ABOUT THIS EXERCISE: Quote word for word the lines of the listing below, starting with the line that contains "In the scene" and going on through the line that contains "Answer: approximately 225°". Give only those lines.
*** Opening of EXERCISE DATA ***
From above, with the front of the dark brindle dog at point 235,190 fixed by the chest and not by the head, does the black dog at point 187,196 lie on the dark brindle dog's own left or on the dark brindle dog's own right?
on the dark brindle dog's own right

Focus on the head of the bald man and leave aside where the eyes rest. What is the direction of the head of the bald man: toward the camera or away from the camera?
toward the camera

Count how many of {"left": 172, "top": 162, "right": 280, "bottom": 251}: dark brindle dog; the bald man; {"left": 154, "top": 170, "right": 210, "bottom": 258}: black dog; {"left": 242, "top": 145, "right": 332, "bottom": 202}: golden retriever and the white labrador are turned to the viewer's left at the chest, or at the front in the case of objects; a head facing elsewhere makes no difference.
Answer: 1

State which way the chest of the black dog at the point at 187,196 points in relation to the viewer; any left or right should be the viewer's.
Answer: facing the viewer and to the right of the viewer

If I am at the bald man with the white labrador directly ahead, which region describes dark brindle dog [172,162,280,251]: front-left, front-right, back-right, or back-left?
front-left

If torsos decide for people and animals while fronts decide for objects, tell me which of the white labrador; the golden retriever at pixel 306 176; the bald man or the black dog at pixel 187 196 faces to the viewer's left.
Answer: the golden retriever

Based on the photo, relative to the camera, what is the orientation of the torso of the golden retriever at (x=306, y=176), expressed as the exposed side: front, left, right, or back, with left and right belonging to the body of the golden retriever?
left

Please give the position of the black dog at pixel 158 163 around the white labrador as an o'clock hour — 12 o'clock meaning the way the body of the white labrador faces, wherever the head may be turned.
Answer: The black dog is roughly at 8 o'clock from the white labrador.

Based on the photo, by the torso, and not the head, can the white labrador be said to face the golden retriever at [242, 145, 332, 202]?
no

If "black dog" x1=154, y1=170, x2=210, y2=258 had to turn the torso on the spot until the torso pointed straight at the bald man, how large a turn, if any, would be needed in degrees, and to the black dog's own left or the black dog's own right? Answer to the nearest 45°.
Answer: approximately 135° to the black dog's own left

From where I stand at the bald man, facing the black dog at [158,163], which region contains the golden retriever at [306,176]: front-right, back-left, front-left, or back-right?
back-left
*** Close of EXERCISE DATA ***
*** Opening of EXERCISE DATA ***
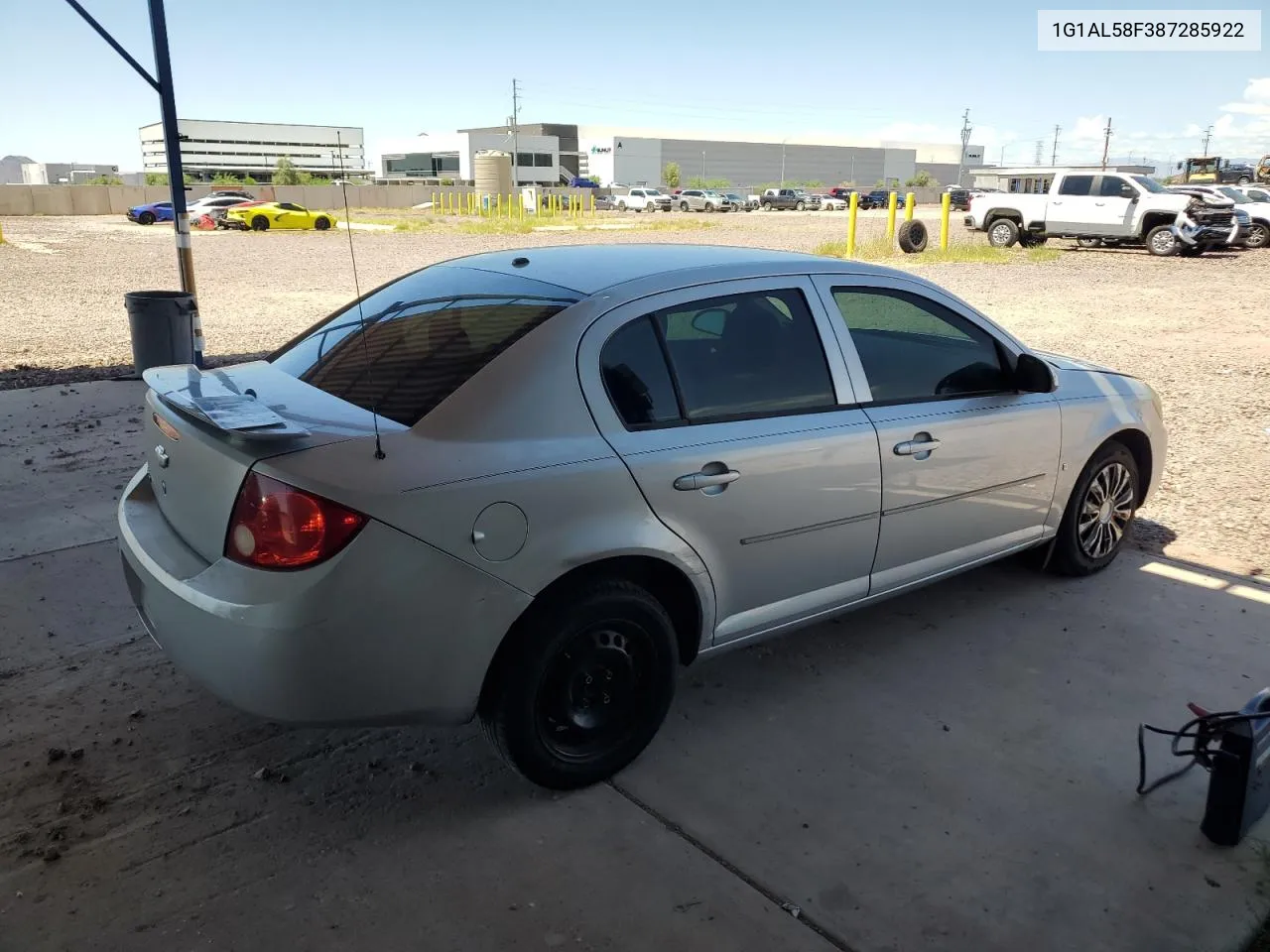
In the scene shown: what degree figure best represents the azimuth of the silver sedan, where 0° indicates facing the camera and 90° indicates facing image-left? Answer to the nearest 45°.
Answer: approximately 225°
*** Close of EXERCISE DATA ***
COMPLETED EXERCISE:
In the scene shown: what degree figure best represents the azimuth of the silver sedan, where 0° indicates facing the camera and 90° indicates facing image-left? Answer to the nearest 45°.
Answer: approximately 225°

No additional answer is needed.